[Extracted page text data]
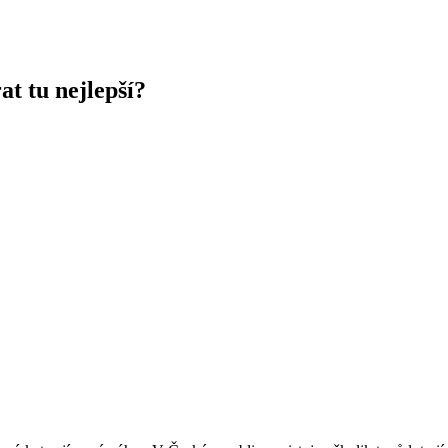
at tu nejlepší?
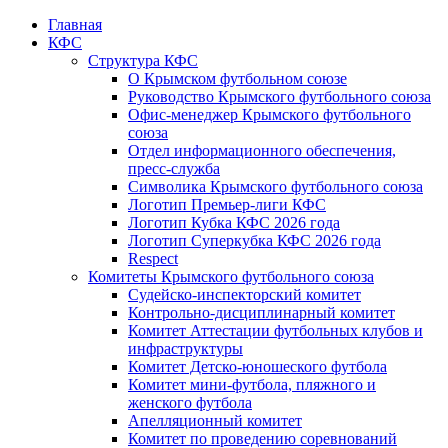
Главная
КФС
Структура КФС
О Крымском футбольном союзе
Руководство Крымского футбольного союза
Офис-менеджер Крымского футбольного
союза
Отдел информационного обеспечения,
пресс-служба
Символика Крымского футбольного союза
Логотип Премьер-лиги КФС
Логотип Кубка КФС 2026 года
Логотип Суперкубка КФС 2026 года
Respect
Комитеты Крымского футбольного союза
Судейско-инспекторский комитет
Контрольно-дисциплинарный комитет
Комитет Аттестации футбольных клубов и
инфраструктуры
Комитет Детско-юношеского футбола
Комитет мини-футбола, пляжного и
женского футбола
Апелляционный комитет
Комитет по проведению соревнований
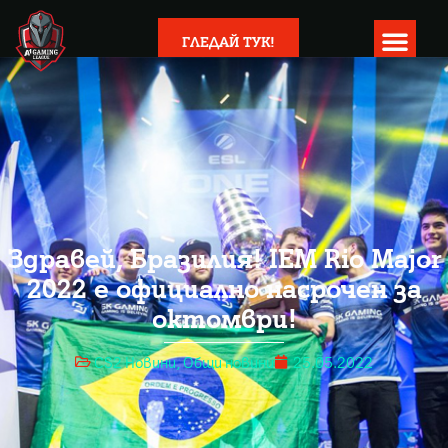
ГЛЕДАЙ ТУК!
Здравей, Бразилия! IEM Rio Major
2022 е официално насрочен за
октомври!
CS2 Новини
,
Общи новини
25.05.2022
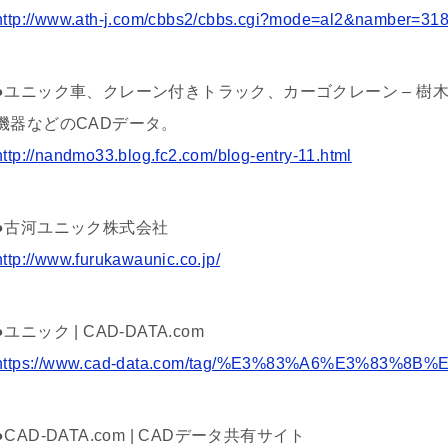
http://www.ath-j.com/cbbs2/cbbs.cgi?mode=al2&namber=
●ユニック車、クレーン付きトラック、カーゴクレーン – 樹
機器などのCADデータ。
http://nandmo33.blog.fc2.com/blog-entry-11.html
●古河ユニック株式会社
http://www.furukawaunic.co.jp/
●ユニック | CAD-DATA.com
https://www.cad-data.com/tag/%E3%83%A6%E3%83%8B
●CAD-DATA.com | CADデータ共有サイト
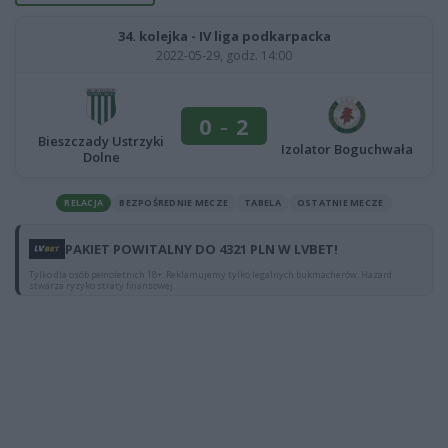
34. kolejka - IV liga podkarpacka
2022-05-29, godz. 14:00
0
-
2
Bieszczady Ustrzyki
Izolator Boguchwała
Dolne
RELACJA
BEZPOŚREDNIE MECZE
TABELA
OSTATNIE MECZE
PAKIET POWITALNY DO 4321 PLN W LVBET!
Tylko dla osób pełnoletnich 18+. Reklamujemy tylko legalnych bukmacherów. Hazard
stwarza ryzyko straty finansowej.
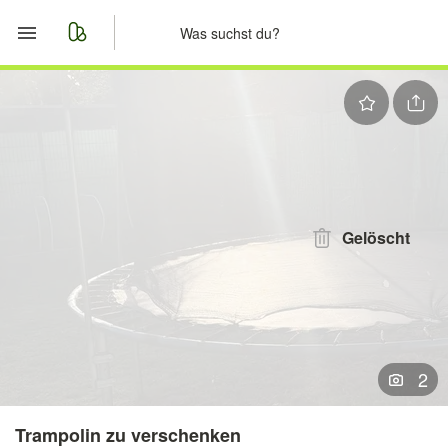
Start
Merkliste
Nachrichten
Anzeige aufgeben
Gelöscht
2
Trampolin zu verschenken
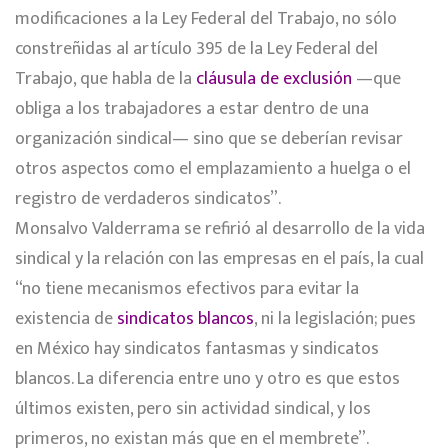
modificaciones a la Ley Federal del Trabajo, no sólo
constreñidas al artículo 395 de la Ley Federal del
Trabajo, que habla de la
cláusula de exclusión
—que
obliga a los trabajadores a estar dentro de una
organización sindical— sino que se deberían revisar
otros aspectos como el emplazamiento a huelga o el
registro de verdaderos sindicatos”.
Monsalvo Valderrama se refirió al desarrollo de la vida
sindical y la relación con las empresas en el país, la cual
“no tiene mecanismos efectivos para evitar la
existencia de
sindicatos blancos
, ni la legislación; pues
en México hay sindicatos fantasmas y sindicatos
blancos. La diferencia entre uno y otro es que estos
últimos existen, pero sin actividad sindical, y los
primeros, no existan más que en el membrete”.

• Task statement: Your answer should consist of the lines above that hold the word "Federal", copied exactly.

• Expected answer:
modificaciones a la Ley Federal del Trabajo, no sólo
constreñidas al artículo 395 de la Ley Federal del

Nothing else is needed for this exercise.